Temuan ini terungkap dalam Compas.co.id FMCG E-commerce Outlook Report 2026, yang mencatat nilai penjualan FMCG online (YTD November 2025) mencapai Rp128 triliun. Pertumbuhan tersebut tidak hanya didorong oleh konsumsi, melainkan oleh pergeseran perilaku: dari belanja berbasis kebutuhan mendesak menjadi kebiasaan yang terintegrasi dengan gaya hidup.

Baca juga: Industri E-Commerce Hadapi Fragmentasi Digital 2026

CEO Compas.co.id, Hanindia Narendrata, menyebut pasar digital Indonesia memasuki fase yang lebih matang. Konsumen, menurutnya, tak lagi sekadar membeli barang, tetapi “berinvestasi pada kualitas hidup”—mulai dari kenyamanan rumah, perawatan diri, hingga pengelolaan stok dapur yang lebih terencana. Bagi brand, ini sinyal bahwa strategi lama tak lagi cukup untuk menjangkau konsumen 2026.

Perubahan juga terlihat pada peta kekuatan platform. Shopee masih memimpin dengan pangsa pasar 55,9%, namun Shop Tokopedia Group mencuri perhatian sebagai mesin pertumbuhan baru. Nilai transaksinya melonjak 60% menjadi Rp50,2 triliun, memperlihatkan efektivitas pendekatan discovery commerce—model belanja yang menggabungkan konten, hiburan, dan impuls konsumsi dalam satu ekosistem.

Di level kategori, laporan ini mencerminkan perubahan preferensi konsumen. Makanan dan Minuman (F&B) tumbuh 31% menjadi Rp26,2 triliun, didorong tren belanja grosir. Kategori kopi bahkan melesat 120%, menandakan budaya “ngopi di rumah” kian menguat. Sementara itu, kategori Beauty tetap mendominasi dengan kontribusi 52,1%, di mana parfum dan wewangian tumbuh 53%—mengisyaratkan bahwa aroma kini diperlakukan sebagai kebutuhan harian, bukan lagi pelengkap.

Kategori Homecare tumbuh 30% menjadi Rp4 triliun, dengan pengharum ruangan mencatat pertumbuhan tertinggi (+65%). Rumah bukan sekadar tempat tinggal, tetapi ruang yang ingin dibuat nyaman dan berkarakter. Di sisi lain, kategori Health naik 21%, dengan lonjakan 81% pada suplemen kecantikan—menguatkan tren wellness yang mengaburkan batas antara kesehatan dan estetika.
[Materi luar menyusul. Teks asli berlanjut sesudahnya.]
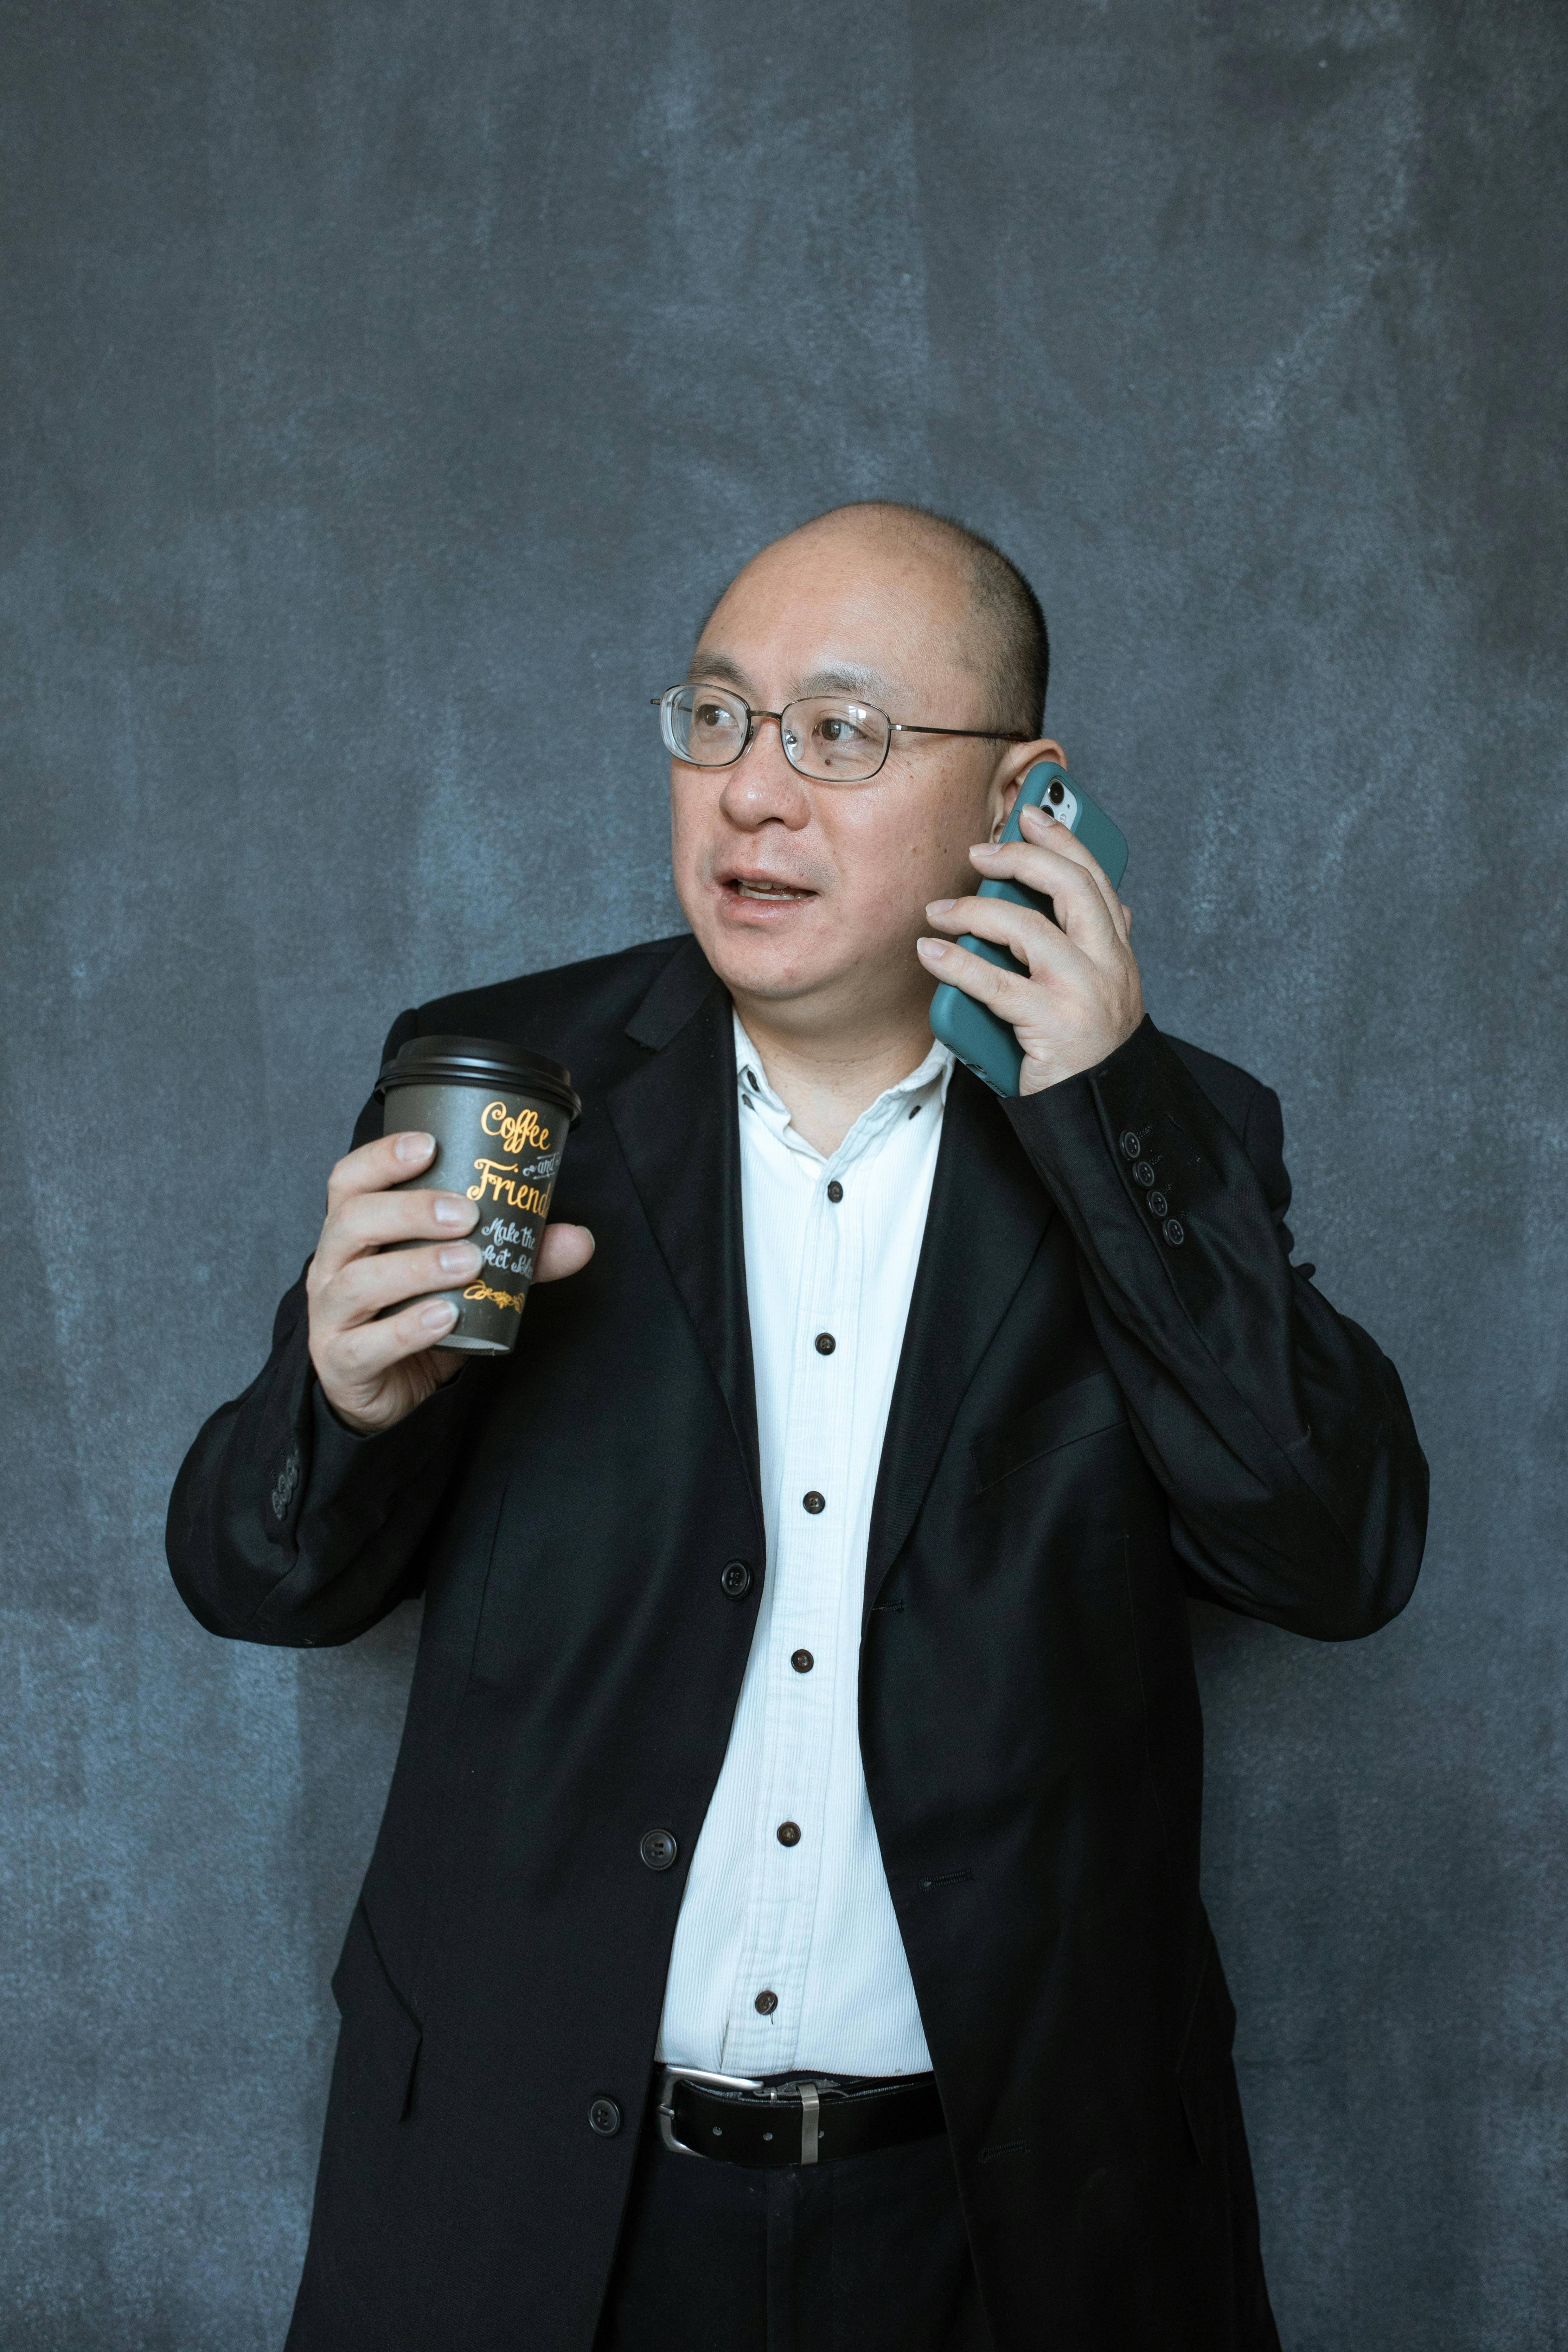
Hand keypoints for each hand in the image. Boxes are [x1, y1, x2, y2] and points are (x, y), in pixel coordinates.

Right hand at [306, 1131, 594, 1434]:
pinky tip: (445, 1317)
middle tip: (466, 1214)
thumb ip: (516, 1256)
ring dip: (417, 1267)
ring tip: (469, 1263)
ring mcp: (330, 1317)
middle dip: (410, 1211)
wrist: (386, 1389)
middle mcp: (331, 1267)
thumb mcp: (462, 1277)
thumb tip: (579, 1239)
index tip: (430, 1145)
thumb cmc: (415, 1312)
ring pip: (358, 1282)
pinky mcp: (341, 1363)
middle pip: (352, 1222)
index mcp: (354, 1232)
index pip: (349, 1181)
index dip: (381, 1157)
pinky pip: (366, 1345)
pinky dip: (408, 1328)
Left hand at [916, 801, 1143, 1093]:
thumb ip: (1096, 949)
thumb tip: (1096, 908)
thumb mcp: (1103, 991)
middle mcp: (1108, 965)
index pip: (1096, 879)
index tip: (1030, 814)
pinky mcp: (1053, 1025)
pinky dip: (957, 963)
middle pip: (1068, 887)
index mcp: (1118, 952)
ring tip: (939, 912)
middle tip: (978, 854)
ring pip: (1028, 929)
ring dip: (974, 913)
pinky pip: (996, 984)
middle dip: (1020, 859)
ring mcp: (1082, 993)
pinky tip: (932, 952)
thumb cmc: (1088, 1051)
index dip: (1063, 840)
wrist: (1103, 1112)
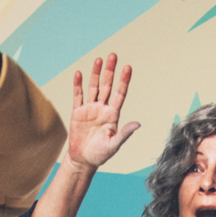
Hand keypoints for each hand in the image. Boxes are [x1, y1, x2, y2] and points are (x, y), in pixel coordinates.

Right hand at [65, 54, 139, 171]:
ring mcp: (90, 109)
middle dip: (110, 71)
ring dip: (96, 73)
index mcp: (113, 115)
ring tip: (99, 59)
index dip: (124, 81)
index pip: (120, 94)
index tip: (128, 67)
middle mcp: (102, 108)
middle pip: (107, 86)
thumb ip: (124, 133)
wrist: (83, 160)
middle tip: (113, 55)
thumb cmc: (100, 155)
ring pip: (93, 87)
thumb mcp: (114, 145)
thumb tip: (138, 124)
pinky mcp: (78, 112)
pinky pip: (78, 96)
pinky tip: (79, 74)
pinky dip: (78, 85)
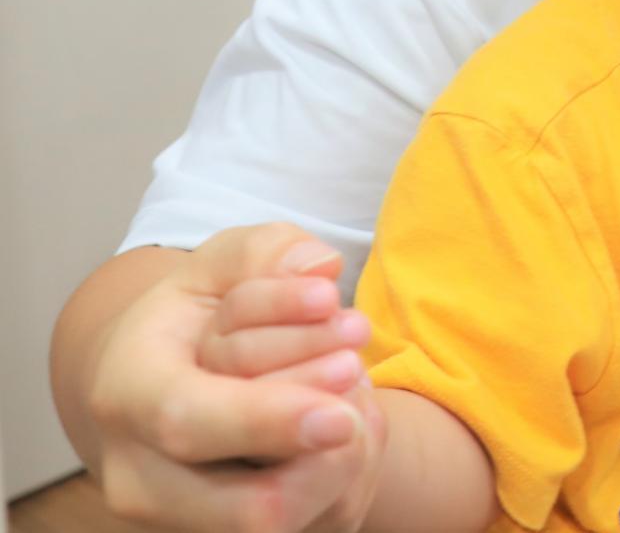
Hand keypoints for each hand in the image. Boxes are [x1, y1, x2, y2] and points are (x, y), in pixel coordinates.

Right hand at [88, 222, 385, 530]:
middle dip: (323, 443)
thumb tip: (321, 269)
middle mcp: (139, 475)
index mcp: (126, 392)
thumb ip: (269, 251)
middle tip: (355, 363)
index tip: (343, 399)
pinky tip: (344, 411)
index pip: (189, 421)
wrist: (165, 378)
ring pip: (286, 519)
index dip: (267, 418)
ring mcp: (179, 520)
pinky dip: (349, 470)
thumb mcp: (224, 261)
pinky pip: (315, 523)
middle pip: (249, 503)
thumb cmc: (200, 313)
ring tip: (347, 378)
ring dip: (343, 452)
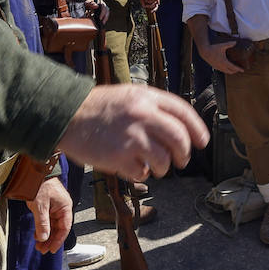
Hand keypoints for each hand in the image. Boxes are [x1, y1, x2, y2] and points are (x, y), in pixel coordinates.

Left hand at [25, 176, 72, 254]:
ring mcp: (55, 207)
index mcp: (65, 207)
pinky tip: (37, 235)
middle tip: (42, 250)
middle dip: (50, 240)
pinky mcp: (48, 206)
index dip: (58, 240)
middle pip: (58, 228)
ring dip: (46, 235)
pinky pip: (47, 220)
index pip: (64, 228)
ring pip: (52, 225)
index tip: (51, 250)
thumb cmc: (40, 186)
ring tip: (38, 245)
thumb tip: (44, 239)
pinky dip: (42, 228)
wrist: (34, 172)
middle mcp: (62, 208)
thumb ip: (42, 224)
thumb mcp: (40, 207)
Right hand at [57, 84, 209, 182]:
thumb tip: (178, 127)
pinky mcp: (119, 156)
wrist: (66, 115)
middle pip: (179, 139)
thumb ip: (152, 107)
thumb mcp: (128, 95)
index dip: (197, 129)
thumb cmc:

Baca juga: Good Bye Diskon Murah: E-Commerce Indonesia Masuk Fase Confident Commerce

Menyambut tahun 2026, Compas.co.id memproyeksikan tren pertumbuhan akan berlanjut dengan fokus pada retensi konsumen melalui strategi bundling dan pemanfaatan multi-channel.

“Brand tidak bisa lagi mengandalkan satu strategi untuk semua channel. Data kami menunjukkan audiens di setiap marketplace memiliki karakter dan pemicu pembelian yang berbeda. Outlook Report 2026 ini kami hadirkan sebagai kompas bagi para pemimpin bisnis untuk menavigasi peluang tersebut,” tutup Narendrata.